Oggi vorrei parlare di un prodotto affascinante della tradizione tecnologica antica: le malte. Probabilmente molti di voi ne conoscono alcune, altri meno, quindi mi permetto di introdurre brevemente il concetto di malta.
Cos'è una malta? Una malta è un impasto o una miscela tra un legante (calce, gesso o argilla nelle malte storiche e cemento Portland nelle moderne), sabbia (comunemente chiamata aggregato) e acqua. Questi tre elementi generano la malta, un composto che indurisce rapidamente, fa presa e unisce, ad esempio, i blocchi da costruzione all'interno di una muratura. Un tipo particolare di malta è l'intonaco, usato per proteggere, ricoprire pavimenti e muri, e talvolta per scopi decorativi, con pigmenti o pitture, come a Pompei.

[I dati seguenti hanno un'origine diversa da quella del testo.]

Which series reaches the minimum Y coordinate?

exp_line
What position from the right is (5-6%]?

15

Le malte sono prodotti cruciali nel restauro di materiali lapidei. Prima di intervenire con un restauro, è essenziale studiare i prodotti del passato, carpirne i segreti e determinarne la ricetta. La ricetta, apparentemente semplice, come l'impasto di calce, sabbia e acqua, è in realtà complessa. Nella tradizione storico-archeologica del restauro, esistono centinaia di ricette di malte. In passato, potevano essere aggiunti ingredienti apparentemente estranei, come semi di frutti o addirittura sangue, ciascuno con una funzione specifica.

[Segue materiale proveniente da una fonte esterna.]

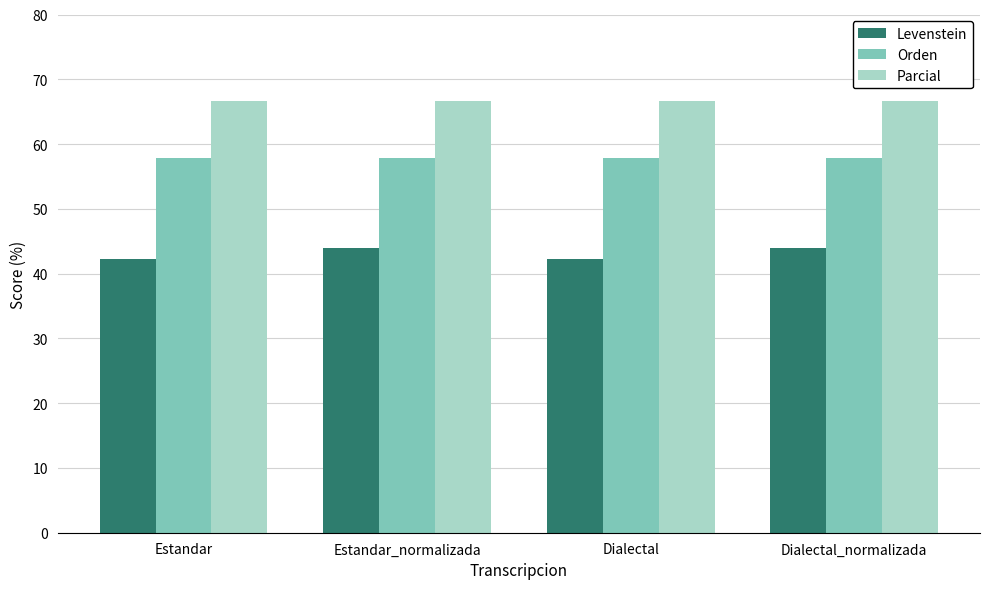

Reading left to right, list all the values displayed in this chart.

Levenstein: Estandar=42.3	Estandar_normalizada=44.0	Dialectal=42.3	Dialectal_normalizada=44.0
Orden: Estandar=57.8	Estandar_normalizada=57.8	Dialectal=57.8	Dialectal_normalizada=57.8
Parcial: Estandar=66.7	Estandar_normalizada=66.7	Dialectal=66.7	Dialectal_normalizada=66.7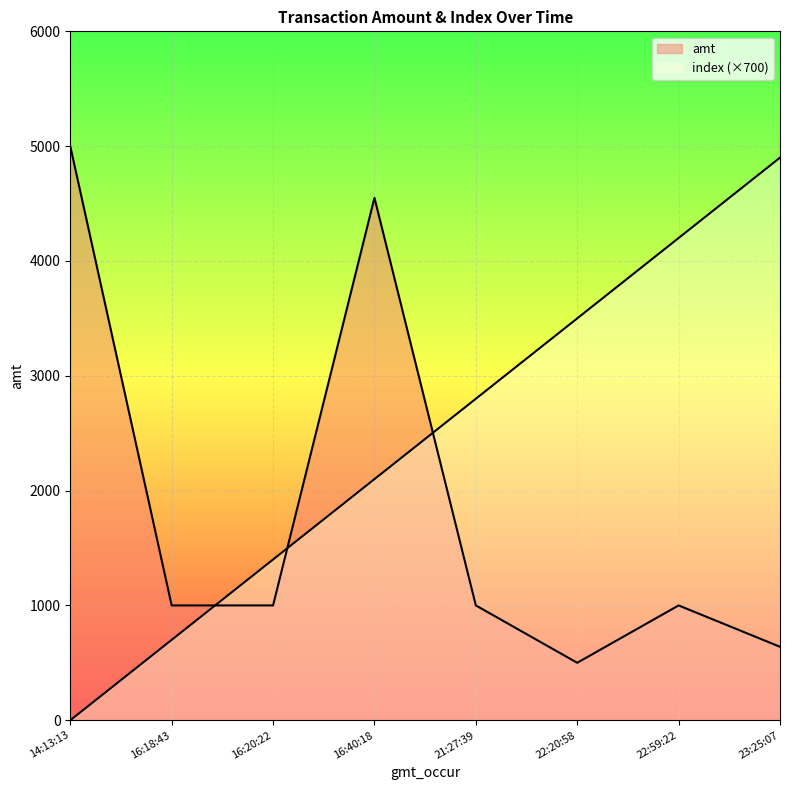

What position from the left is 22:20:58?

6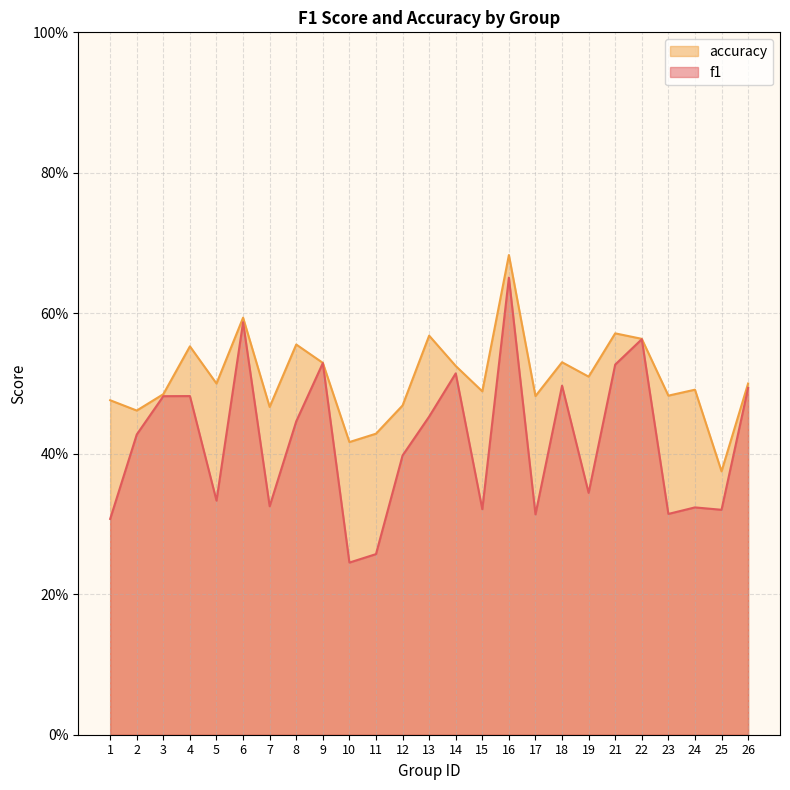

Does the chart display data point markers on the line(s)?

No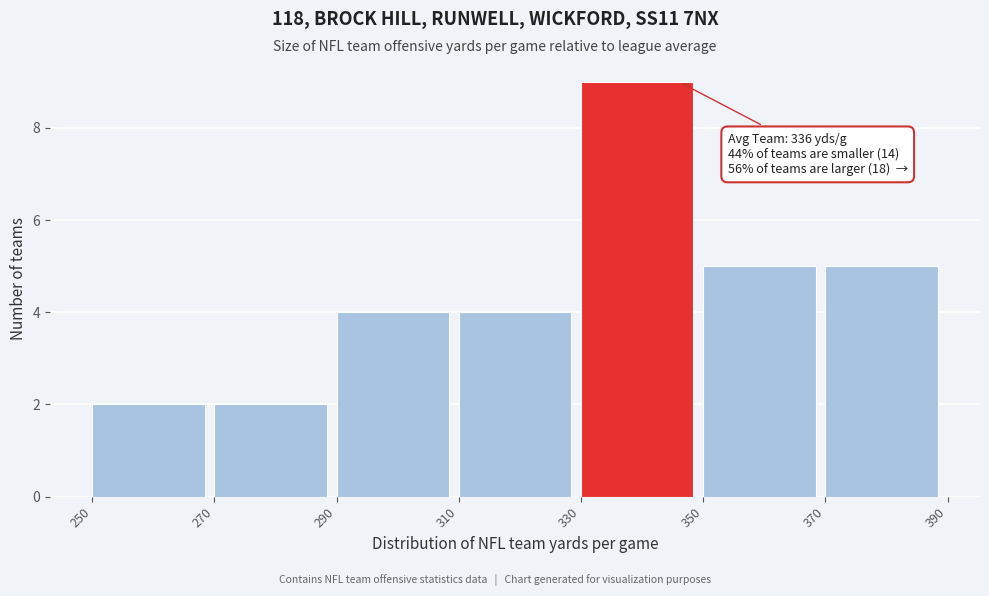

Over which range of the x-axis is the bar tallest?

330 to 350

La componente chiave è la sabbia, conferendo alle malte diverse proprietà. Mostro l'esempio di Santa Sofia a Istanbul, basilica di grande importanza storico-architettonica, restaurata nel corso dei secoli. Un italiano, Fossati, nell'Ottocento la restaurò utilizzando una malta particolare, un impasto di calce, gesso e fibre vegetali.
Perché la comunità scientifica studia le malte? Se osserviamo un monumento moderno, ad esempio un balcone con malta a base di cemento Portland, le specifiche indicano una resistenza di 50-70 anni, talvolta 100 anni. Ma è evidente la fragilità di questo materiale che, dopo qualche decennio, soprattutto in ambienti corrosivi come quelli vicino al mare, può subire danni notevoli.

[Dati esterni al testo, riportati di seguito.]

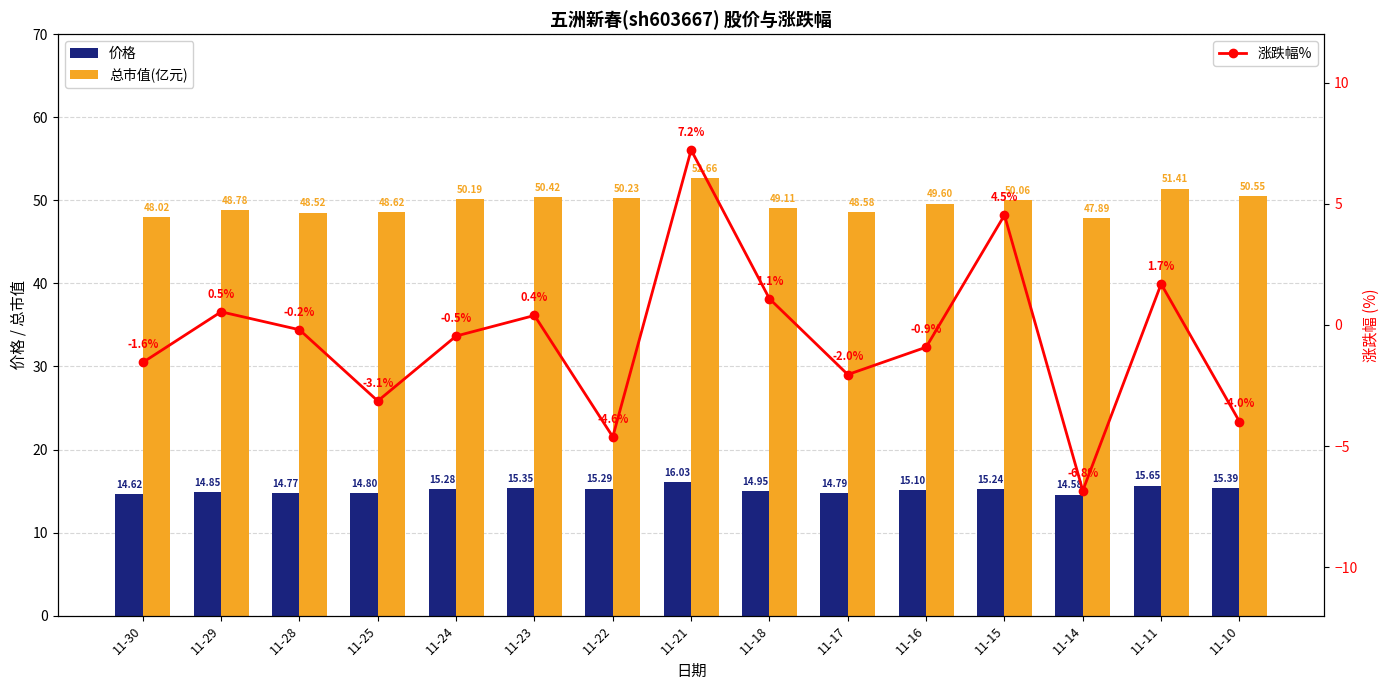

What are all the series names shown in the legend?

价格, 总市值(亿元), 涨跌幅%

Le malte del passato resistono al tempo molto meglio del cemento Portland. La Torre di Pisa, costruita nel 1173, ne è un esempio. Nonostante i primi segni di cedimento, la torre è in piedi oggi grazie alle sue murature a sacco con un impasto di malta particolare, ricreato con una ricetta interessante.
La microscopia ottica a luce polarizzata è fondamentale per studiare le malte al microscopio ottico. Per studiare una malta, è necessario ricavarne una sezione sottile, inglobata con resine particolari per essere tagliata a fettine sottilissime. La luce polarizzata attraversa la sezione sottile, interagendo con i minerali che costituiscono la sabbia della malta. Le proprietà dei minerali forniscono informazioni sulla composizione chimica e mineralogica del campione.
Altri metodi utilizzati in laboratorio includono onde elettromagnetiche, come i raggi X e la spettroscopia infrarossa, che forniscono informazioni sulla chimica delle malte. La tecnica più importante è la microscopia ottica, che permette di studiare dettagliatamente le antiche ricette.
Durante gli ultimi restauri della Torre di Pisa, sono state effettuate indagini avanzate, estratti carotaggi sottoposti a prove di trazione e riflessione. Alcuni studi su malte antiche, come quelle di Santa Sofia, hanno rivelato l'uso di ceramica frantumata con un alto contenuto di silice libera reattiva, che interagiva con la calce formando minerali resistenti.
Un altro segreto per la durevolezza millenaria delle malte romane è la pozzolana, come quella del Vesuvio. Utilizzata come sabbia nell'impasto, ricca di silice libera e alcali, catalizzava la formazione di fasi C-S-H che rendevano le malte estremamente durevoli. Gli antichi, come gli Aztechi a Città del Messico, sapevano costruire malte leggere con l'aggiunta di sabbia di pomice, ideali per resistere a fenomeni sismici.
In conclusione, spero che questa presentazione offra una prospettiva interessante sulle malte, aprendo la possibilità di riflettere sul modo in cui costruiamo oggi. Le civiltà del passato costruivano monumenti che duravano anche duemila anni, mentre la nostra, nella migliore delle ipotesi, realizza qualcosa che dura al massimo un secolo. Speriamo che questo stimoli una riflessione sul modo in cui costruiamo oggi. Grazie.